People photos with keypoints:
####

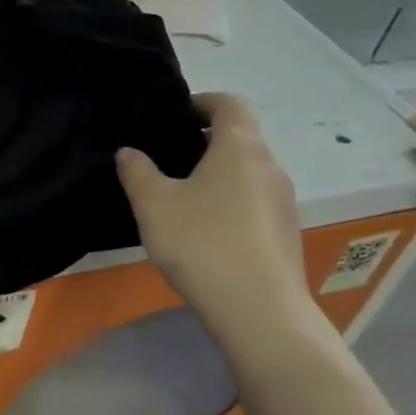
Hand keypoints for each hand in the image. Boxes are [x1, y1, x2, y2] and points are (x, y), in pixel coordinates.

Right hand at [116, 93, 308, 341]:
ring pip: (248, 171)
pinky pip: (255, 200)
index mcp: (240, 148)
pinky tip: (205, 229)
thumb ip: (137, 171)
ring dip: (219, 173)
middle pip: (241, 137)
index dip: (202, 102)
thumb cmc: (202, 244)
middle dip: (206, 140)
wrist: (259, 312)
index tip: (174, 116)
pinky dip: (231, 200)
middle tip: (167, 157)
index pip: (230, 103)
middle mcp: (269, 167)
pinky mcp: (285, 233)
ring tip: (182, 195)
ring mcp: (284, 202)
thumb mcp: (153, 204)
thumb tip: (129, 152)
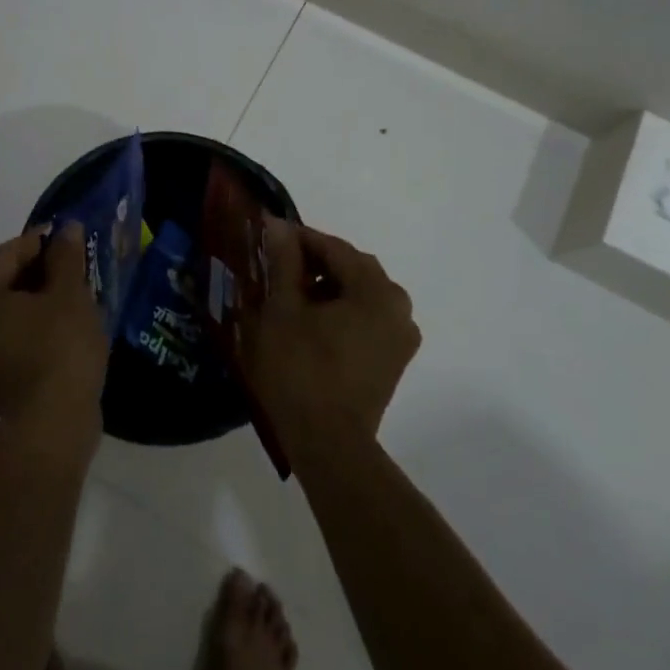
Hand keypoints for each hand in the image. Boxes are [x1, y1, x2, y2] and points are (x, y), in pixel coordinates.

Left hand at [0, 223, 108, 449]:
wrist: (53, 427)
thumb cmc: (58, 349)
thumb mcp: (69, 294)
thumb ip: (65, 256)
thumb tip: (67, 228)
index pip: (9, 253)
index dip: (43, 240)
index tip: (72, 234)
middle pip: (4, 280)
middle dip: (41, 270)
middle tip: (76, 264)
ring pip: (8, 308)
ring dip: (38, 296)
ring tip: (74, 291)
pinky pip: (9, 333)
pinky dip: (32, 322)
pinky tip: (62, 321)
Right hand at [243, 220, 419, 449]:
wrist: (328, 445)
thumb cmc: (300, 370)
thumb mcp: (283, 309)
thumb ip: (284, 262)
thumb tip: (280, 225)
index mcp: (376, 290)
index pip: (334, 248)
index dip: (300, 240)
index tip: (269, 237)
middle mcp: (398, 307)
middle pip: (352, 269)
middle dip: (315, 264)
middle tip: (277, 267)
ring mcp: (400, 337)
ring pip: (360, 295)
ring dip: (328, 289)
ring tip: (289, 296)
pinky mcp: (393, 361)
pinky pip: (366, 320)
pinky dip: (341, 313)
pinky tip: (310, 324)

####

TASK DETAILS: Will you restate every entry word for word and omit the images?

OUTPUT:
Hand keypoints for each hand in the image. Boxes are [x1, y1, x2, y2] and points are (x, y), in pixel coordinates.

Right hand at [116, 93, 308, 341]:
ring pip: (248, 171)
pinky pip: (255, 200)
index mcp: (240, 148)
pinky tip: (205, 229)
thumb ip: (137, 171)
ring dip: (219, 173)
middle pip: (241, 137)
index dip: (202, 102)
thumb cmc: (202, 244)
middle dip: (206, 140)
wrist: (259, 312)
index tip: (174, 116)
pinky dip: (231, 200)
middle tip: (167, 157)
index pip: (230, 103)
middle mcp: (269, 167)
pinky mcp: (285, 233)
ring tip: (182, 195)
ring mcp: (284, 202)
thumb mcp: (153, 204)
thumb tip: (129, 152)
Hand keypoints for each hand in the image. Boxes are [x1, y1, x2, y2] and points are (x, y), in pixel coordinates.

Left hand at [0, 223, 108, 449]:
wrist: (53, 427)
thumb cmc: (58, 349)
thumb mcp: (69, 294)
thumb ip: (65, 256)
thumb tip: (67, 228)
index pip: (9, 253)
index dip: (43, 240)
index tip: (72, 234)
middle pip: (4, 280)
middle dip: (41, 270)
middle tip: (76, 264)
ring pip: (8, 308)
ring dip: (38, 296)
ring tip: (74, 291)
pinky pip: (9, 333)
pinky dip: (32, 322)
pinky tip: (62, 321)
Right hand at [243, 220, 419, 449]:
wrist: (328, 445)
thumb cmc: (300, 370)
thumb mcp: (283, 309)
thumb ip: (284, 262)
thumb tip: (280, 225)
index mcp: (376, 290)
index pip: (334, 248)
index dip: (300, 240)
index tip: (269, 237)
middle mcp: (398, 307)
middle pip: (352, 269)
middle dip: (315, 264)
middle tip: (277, 267)
ring mcp: (400, 337)
ring pip: (360, 295)
ring dip: (328, 289)
ring tip: (289, 296)
pinky mcp: (393, 361)
pinky pip: (366, 320)
pinky dip: (341, 313)
pinky tip: (310, 324)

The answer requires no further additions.